[Stored data entries]
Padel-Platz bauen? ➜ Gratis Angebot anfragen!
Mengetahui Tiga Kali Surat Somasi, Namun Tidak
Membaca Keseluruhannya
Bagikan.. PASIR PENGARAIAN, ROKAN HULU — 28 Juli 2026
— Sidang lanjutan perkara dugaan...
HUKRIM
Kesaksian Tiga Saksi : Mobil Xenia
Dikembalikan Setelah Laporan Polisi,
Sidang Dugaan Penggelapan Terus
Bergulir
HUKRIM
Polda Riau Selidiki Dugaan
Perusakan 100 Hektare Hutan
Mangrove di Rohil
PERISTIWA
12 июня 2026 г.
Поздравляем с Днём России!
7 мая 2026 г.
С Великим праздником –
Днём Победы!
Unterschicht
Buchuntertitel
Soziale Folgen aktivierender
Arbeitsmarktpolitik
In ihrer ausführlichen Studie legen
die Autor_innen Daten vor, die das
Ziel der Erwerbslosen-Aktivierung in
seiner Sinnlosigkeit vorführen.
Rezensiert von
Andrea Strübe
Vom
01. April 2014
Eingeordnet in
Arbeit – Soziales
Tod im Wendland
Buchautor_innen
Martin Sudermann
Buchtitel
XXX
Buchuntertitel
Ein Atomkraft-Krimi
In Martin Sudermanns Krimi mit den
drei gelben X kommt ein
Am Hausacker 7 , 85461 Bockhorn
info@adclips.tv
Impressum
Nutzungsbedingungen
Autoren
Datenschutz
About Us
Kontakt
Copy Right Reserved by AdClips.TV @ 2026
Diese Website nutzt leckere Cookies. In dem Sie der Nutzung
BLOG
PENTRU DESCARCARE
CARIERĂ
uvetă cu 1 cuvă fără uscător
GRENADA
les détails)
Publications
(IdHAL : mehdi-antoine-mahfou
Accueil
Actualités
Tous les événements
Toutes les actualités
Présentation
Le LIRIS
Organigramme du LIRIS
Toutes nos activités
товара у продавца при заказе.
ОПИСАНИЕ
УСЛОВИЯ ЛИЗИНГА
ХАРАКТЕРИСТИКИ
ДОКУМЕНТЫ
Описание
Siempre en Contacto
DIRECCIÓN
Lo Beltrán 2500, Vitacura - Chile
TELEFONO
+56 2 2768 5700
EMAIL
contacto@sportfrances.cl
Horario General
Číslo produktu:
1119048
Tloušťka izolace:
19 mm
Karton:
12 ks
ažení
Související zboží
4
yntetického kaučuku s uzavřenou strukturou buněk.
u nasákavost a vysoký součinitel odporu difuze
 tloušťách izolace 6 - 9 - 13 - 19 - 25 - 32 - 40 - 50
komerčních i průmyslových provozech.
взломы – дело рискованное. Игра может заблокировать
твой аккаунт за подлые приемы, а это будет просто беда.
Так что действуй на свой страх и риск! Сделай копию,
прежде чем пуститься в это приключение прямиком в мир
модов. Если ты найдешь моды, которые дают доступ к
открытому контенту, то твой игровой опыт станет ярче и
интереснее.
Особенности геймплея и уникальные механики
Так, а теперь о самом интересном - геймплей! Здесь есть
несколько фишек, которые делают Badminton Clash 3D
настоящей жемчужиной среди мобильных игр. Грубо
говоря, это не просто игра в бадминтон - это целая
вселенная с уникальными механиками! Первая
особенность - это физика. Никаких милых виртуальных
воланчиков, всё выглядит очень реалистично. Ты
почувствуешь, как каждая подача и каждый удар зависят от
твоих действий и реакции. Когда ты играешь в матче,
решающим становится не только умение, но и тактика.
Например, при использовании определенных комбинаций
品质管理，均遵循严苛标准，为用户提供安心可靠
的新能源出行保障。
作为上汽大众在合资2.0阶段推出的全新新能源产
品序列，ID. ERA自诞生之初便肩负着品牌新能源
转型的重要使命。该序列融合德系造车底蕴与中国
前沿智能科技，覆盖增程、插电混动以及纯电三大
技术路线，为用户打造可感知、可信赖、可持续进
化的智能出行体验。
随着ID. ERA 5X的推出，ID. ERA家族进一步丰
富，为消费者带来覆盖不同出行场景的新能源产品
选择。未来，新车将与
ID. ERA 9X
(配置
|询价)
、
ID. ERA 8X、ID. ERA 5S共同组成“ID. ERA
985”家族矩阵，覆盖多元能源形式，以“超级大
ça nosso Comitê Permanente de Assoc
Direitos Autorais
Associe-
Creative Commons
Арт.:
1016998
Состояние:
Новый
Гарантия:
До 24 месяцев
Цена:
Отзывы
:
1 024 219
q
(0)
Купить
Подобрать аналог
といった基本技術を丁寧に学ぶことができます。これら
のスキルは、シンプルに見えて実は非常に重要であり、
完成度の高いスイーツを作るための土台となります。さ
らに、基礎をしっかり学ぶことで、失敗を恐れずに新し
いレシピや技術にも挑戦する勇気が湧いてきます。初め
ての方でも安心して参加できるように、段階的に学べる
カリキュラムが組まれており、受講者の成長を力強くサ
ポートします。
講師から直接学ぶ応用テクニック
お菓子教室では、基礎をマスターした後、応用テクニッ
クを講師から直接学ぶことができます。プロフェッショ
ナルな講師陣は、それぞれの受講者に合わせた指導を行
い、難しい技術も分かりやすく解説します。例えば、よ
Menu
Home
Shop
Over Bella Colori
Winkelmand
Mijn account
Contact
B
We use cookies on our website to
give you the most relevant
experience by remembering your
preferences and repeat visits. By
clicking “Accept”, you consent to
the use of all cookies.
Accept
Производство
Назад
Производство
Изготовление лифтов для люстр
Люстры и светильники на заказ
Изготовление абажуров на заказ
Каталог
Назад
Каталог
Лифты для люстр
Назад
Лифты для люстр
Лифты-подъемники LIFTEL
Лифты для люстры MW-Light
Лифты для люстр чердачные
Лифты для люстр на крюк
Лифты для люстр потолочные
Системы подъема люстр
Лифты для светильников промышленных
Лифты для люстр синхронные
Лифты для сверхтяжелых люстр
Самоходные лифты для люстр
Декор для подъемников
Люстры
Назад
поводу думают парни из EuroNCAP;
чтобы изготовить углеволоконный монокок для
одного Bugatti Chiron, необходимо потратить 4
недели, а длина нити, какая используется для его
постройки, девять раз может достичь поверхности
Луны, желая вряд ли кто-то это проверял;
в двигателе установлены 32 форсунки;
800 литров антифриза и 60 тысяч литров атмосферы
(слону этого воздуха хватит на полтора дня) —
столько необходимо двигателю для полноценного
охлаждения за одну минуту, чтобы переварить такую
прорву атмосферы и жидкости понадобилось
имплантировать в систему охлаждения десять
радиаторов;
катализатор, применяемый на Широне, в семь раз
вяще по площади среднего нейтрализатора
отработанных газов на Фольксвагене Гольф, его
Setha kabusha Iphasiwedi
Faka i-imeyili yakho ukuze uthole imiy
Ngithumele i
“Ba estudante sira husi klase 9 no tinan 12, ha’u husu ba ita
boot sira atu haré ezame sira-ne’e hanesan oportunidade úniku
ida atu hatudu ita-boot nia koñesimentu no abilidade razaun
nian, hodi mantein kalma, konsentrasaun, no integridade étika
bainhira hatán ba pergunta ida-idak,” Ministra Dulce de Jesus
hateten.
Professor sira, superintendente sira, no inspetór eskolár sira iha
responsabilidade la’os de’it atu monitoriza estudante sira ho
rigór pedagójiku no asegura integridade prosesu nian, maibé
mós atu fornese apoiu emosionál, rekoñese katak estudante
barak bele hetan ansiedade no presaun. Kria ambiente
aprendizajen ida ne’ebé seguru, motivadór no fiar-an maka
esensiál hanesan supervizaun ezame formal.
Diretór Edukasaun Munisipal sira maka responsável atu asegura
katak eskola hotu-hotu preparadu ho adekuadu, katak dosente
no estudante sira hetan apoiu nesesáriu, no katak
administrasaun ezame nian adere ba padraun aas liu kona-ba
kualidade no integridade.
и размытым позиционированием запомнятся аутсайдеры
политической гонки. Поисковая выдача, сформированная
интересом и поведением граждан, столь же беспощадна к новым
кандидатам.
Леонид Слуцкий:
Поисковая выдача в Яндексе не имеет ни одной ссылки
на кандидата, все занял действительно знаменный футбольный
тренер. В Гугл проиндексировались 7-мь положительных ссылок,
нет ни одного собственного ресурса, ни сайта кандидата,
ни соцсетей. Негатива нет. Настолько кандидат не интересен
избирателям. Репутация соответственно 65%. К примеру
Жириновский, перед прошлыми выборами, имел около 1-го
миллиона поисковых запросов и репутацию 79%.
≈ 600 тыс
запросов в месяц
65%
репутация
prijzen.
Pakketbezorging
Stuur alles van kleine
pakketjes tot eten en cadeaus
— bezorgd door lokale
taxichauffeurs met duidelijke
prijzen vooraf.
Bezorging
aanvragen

**Task details**
For each line in the entries that contains the string "izolace", make a copy.

**Result**
Tloušťka izolace:
 tloušťách izolace 6 - 9 - 13 - 19 - 25 - 32 - 40 - 50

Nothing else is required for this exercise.